Atleta da Semana – SAMYA FREIRE


Nas margens do São Francisco, a 712 Km de distância da capital pernambucana, Recife, o calor de 35,8°C não está interferindo em nada nos treinos nem nos projetos dessa obstinada lutadora. Nada que um bom mergulho nas águas claras do velho chico não resolva. Bom para a arte suave, bom para Petrolina, bom para os meninos e meninas que recebem o apoio de Samya Freire em seu projeto. Ela tem 26 anos, é faixa roxa da equipe Dojo-RS Team, nossa Atleta da Semana de hoje.

Treino Jiu há cinco anos, mas luto desde os dez anos de idade. Iniciei com o Judô. Ganhei vários títulos, o maior foi o de campeã brasileira. Mas, quando comecei o Jiu me apaixonei, ai larguei o Judô. No Jiu tenho vários títulos: Campeã brasileira, sul-americana, pan-americana, mundial pela FIJJD, campeã do Open Internacional da CBLP, do pernambucano da FPJJ e baiano da FJJEBA, entre outros títulos. Já competi também na Argentina. São 98 medalhas em cinco anos.”

#### TAREFA A CUMPRIR
Estenda o perfil da atleta Samya Freire a partir da última frase apresentada. Os itens provêm de outra fonte, distinta do perfil de Samya Freire.

Registros extraídos
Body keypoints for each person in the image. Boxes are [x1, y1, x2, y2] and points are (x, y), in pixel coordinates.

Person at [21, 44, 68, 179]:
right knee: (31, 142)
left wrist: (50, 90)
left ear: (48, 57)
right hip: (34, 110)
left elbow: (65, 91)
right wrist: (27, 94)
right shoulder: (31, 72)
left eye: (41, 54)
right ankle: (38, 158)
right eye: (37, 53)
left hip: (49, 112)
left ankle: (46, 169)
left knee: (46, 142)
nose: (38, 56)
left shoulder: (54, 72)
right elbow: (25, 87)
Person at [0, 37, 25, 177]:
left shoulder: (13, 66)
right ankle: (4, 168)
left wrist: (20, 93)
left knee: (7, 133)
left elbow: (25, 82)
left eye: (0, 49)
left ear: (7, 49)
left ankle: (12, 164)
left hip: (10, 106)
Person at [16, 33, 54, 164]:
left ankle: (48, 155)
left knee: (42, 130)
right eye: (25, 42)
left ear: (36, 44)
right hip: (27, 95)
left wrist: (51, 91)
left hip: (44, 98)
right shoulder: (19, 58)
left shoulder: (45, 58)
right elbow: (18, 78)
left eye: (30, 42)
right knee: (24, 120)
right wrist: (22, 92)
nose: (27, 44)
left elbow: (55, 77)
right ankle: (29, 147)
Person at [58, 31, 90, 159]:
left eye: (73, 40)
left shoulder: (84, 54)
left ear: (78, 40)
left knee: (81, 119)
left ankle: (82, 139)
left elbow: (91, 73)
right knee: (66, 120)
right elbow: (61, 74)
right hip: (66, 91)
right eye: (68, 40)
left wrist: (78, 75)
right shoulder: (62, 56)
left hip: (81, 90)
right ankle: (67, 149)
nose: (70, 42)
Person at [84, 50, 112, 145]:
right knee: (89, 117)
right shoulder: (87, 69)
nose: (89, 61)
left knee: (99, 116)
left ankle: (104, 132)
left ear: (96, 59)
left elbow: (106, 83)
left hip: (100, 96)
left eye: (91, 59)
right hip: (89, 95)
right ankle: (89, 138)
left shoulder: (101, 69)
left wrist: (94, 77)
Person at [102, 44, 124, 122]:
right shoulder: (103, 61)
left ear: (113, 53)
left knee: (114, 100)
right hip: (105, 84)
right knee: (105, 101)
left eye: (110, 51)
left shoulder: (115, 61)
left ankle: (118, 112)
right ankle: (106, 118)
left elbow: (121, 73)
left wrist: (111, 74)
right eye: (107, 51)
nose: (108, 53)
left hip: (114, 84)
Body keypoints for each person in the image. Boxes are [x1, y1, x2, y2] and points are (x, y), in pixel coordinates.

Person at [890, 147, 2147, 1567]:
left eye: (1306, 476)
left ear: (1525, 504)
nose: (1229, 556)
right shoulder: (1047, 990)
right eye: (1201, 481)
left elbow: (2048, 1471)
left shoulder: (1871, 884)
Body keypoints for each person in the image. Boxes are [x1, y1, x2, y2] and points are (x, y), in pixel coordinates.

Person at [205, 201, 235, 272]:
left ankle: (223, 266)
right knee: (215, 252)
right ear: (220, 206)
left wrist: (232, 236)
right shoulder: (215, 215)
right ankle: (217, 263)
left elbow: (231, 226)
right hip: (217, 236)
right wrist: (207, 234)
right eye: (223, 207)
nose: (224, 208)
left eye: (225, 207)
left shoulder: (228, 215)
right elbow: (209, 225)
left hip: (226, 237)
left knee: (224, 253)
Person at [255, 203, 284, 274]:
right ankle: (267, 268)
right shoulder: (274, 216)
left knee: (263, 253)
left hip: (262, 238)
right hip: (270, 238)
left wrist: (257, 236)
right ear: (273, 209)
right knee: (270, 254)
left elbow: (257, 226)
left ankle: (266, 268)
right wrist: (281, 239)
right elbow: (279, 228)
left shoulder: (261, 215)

#### RESULTADO DA TAREFA
E como são nossa “hermanas” no Jiu-jitsu?

Samya – O jiu-jitsu brasileiro realmente é o melhor. Fora do país tem muitas meninas boas, mas, nada se compara ao nosso jiu-jitsu.

O que te estimula a treinar?

Samya – O que me estimula a treinar sempre mais é sempre tá no topo, sempre ser melhor… Uma coisa que sempre coloco em mente, quando não dá vontade de ir treinar, por preguiça, é: Minha adversária tá treinando duro, então, porque eu vou ficar aqui descansando?

Algum(a) atleta tem parcela nessa inspiração?

Samya – A Gabriela Fechter.

Sua família te apoia?

Samya – Minha família sempre me apoiou, principalmente meu pai.

E daqui a cinco anos, a Samya Freire vai estar…?

Samya – Daqui há cinco anos pretendo estar na faixa marrom e ganhar muitos títulos importantes pela CBJJ. Além de continuar com meu projeto social e poder ajudar muitos atletas que não tem condições financeiras.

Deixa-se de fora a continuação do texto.